Your task: Check each line of the records for "middle"; collect those that have it.

Items from a dataset
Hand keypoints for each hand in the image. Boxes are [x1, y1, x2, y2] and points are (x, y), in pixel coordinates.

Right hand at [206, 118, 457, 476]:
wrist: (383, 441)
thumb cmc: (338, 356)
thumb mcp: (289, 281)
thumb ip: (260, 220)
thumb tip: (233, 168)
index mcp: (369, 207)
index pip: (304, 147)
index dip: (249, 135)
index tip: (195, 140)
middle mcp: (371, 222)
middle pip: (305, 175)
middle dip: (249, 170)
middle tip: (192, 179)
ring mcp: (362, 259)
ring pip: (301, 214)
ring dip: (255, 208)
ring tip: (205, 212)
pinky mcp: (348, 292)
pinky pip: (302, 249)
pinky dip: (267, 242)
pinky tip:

Response to the exercise:
middle mcp: (371, 222)
middle pip: (305, 175)
middle dip: (249, 170)
middle tip: (192, 179)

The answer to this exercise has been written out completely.